Every Friday I answer a reader’s question. If you have a question, you can contact me.
First, I’ll take a moment to brag.
My parents love me more than my two brothers! They recently revealed that I will be receiving a larger portion of the family inheritance than either of my brothers. Here is the split: Biggest Brother 33%. Bigger Brother 33%. Me- Little Brother 34%. Ahh. Joseph, now I know how good it felt to be the favorite. Some in my family, including my parents, have insinuated that I am receiving 34% simply because the lawyer put our names alphabetically.
Ok, now to the question. A reader writes:
“I used to think I would leave more money to a child who was disabled, or perhaps a missionary, or in some kind of lower budget situation, maybe widowed with kids, whatever. Since I have children, I am afraid I’d have to leave money equally to my kids regardless of their situations.
Should You Leave Money in Your Will for Your Children?
A good man leaves an inheritance for his children’s children, but a sinner’s wealth is stored up for the righteous. (Proverbs 13:22 NIV)
The Bible does support the idea that it is honorable to leave an inheritance for your children. Still, the question remains, what if your children are financially independent? Should they still get money from your will? Here are two common responses:
Leave the kids the money – Because your kids are faithful with money, they should get the money, and they should be entrusted to use it responsibly. Since they are good stewards, they can give the money away if they wish.
Leave the money to a church, missions, or a charity – Because your kids are faithful with money, they have no need for the money, so it should be given to charity.
Kids and Wills: A Guide For Distributing Your Wealth
Have Open Dialogue
When talking wills and inheritance, open communication is essential. If you prefer to end up with a dysfunctional family as described in the Grisham book, The Testament, then you should mislead your kids and give them the impression they will actually be getting an inheritance. If, however, you love your kids, talk to them. This is especially true if they are good money managers. Ask them for their thoughts and input. You don’t want your kids to think they are being punished for handling their money well.
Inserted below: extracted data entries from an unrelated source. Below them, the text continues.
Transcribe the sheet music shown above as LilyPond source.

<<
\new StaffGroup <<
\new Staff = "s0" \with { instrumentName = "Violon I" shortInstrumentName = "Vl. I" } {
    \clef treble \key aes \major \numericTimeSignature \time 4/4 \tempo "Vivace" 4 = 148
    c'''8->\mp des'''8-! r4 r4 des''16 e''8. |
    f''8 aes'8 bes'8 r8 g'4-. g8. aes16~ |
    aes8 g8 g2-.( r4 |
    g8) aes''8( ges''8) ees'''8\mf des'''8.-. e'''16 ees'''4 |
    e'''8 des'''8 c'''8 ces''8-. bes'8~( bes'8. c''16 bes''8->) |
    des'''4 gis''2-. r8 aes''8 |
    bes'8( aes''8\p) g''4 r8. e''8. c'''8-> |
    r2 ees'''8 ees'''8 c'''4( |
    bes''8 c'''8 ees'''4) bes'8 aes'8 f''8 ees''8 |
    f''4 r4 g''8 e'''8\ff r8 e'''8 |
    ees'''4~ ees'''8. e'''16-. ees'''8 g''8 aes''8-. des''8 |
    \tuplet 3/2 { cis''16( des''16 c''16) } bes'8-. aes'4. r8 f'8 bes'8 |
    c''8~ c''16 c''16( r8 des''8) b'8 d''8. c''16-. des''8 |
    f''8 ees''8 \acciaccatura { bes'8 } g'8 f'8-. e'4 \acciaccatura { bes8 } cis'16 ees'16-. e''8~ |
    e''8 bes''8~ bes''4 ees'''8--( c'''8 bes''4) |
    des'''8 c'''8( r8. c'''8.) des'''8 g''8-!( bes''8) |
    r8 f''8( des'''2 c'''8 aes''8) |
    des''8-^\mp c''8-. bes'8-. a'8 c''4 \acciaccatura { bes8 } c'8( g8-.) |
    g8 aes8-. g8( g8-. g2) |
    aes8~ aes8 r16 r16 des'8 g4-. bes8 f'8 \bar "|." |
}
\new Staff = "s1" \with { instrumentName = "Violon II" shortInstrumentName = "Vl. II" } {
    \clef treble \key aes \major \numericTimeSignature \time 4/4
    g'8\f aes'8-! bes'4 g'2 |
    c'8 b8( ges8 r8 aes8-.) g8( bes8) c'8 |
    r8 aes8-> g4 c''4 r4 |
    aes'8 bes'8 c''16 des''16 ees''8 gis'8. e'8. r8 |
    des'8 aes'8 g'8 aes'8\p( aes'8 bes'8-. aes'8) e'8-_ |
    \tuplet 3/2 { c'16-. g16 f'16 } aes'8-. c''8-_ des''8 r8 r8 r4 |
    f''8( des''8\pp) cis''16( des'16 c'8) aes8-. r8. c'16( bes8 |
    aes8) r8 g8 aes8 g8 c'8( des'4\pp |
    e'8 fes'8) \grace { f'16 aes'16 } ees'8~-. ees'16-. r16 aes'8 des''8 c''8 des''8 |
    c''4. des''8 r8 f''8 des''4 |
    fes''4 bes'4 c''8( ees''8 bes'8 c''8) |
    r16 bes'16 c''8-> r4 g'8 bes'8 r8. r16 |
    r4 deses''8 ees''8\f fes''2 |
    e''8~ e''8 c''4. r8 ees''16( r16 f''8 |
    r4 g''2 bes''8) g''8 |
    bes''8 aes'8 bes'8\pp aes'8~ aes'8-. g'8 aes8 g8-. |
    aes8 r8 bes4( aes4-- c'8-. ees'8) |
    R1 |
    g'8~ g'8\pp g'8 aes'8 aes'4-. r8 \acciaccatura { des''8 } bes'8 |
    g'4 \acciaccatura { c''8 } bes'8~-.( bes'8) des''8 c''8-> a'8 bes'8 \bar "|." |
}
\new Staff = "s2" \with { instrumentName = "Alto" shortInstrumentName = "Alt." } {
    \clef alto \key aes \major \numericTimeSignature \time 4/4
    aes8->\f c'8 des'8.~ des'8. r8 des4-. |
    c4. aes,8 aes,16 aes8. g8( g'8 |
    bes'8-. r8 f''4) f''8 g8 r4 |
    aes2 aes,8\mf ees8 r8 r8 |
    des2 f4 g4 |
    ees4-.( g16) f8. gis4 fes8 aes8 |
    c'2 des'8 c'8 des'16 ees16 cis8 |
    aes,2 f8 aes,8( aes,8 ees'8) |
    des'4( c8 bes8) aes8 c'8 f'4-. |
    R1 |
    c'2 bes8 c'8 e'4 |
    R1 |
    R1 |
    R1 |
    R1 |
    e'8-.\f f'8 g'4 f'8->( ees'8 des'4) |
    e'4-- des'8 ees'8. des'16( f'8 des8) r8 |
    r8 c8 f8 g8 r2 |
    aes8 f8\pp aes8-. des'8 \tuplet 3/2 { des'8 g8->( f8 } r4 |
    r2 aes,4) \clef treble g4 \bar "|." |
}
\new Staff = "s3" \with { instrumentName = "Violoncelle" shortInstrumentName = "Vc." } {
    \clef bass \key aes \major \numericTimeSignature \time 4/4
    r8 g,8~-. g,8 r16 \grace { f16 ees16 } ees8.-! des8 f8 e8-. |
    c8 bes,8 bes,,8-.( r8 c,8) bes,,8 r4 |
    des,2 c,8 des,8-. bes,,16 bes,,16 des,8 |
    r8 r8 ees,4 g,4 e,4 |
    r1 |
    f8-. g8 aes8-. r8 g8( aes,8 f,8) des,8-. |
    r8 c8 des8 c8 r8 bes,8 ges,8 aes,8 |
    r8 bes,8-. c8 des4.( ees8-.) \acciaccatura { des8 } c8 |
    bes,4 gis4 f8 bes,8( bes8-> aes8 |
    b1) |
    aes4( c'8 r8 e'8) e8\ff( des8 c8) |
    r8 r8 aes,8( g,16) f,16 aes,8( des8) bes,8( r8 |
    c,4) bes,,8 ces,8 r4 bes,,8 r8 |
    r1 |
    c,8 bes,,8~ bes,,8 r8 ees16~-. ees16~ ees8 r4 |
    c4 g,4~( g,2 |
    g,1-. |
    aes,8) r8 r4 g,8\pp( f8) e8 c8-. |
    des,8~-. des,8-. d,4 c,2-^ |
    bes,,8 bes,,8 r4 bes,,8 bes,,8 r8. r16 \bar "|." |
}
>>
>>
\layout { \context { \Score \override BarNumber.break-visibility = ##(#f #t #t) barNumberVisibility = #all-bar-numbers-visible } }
Not An “Either”, “Or” Discussion
The choice does not need to be all family or all charity. You could divide your inheritance between charity and family. Perhaps 1/2 goes to the kids and 1/2 goes to a charity. Again, this will be important to discuss with your kids. You do not necessarily need input, but share why these charities are important so that when the will is read, your kids can feel proud about your decisions, not envious about receiving a limited share. As your kids become more financially secure, you could revisit the discussion and adjust the allocations to family and charity.
Divide the Estate Equally Among Siblings
An inheritance is a loving gesture. If one sibling receives a lager share of the inheritance, what you are communicating (intentionally or not) is a preference. Leave your kids a legacy of love, not a reason for jealousy and arguing. Regardless of how well your kids handle money, I think money given to children should be split equally, unless there has been a prior discussion where one sibling would prefer for the others to receive their share.
I’m interested in your thoughts …
What if junior is a bad money manager? Should you consider cutting him or her out of the will? Should the estate be divided equally among siblings?
Do you really think that the only reason I am getting a larger inheritance is alphabetical?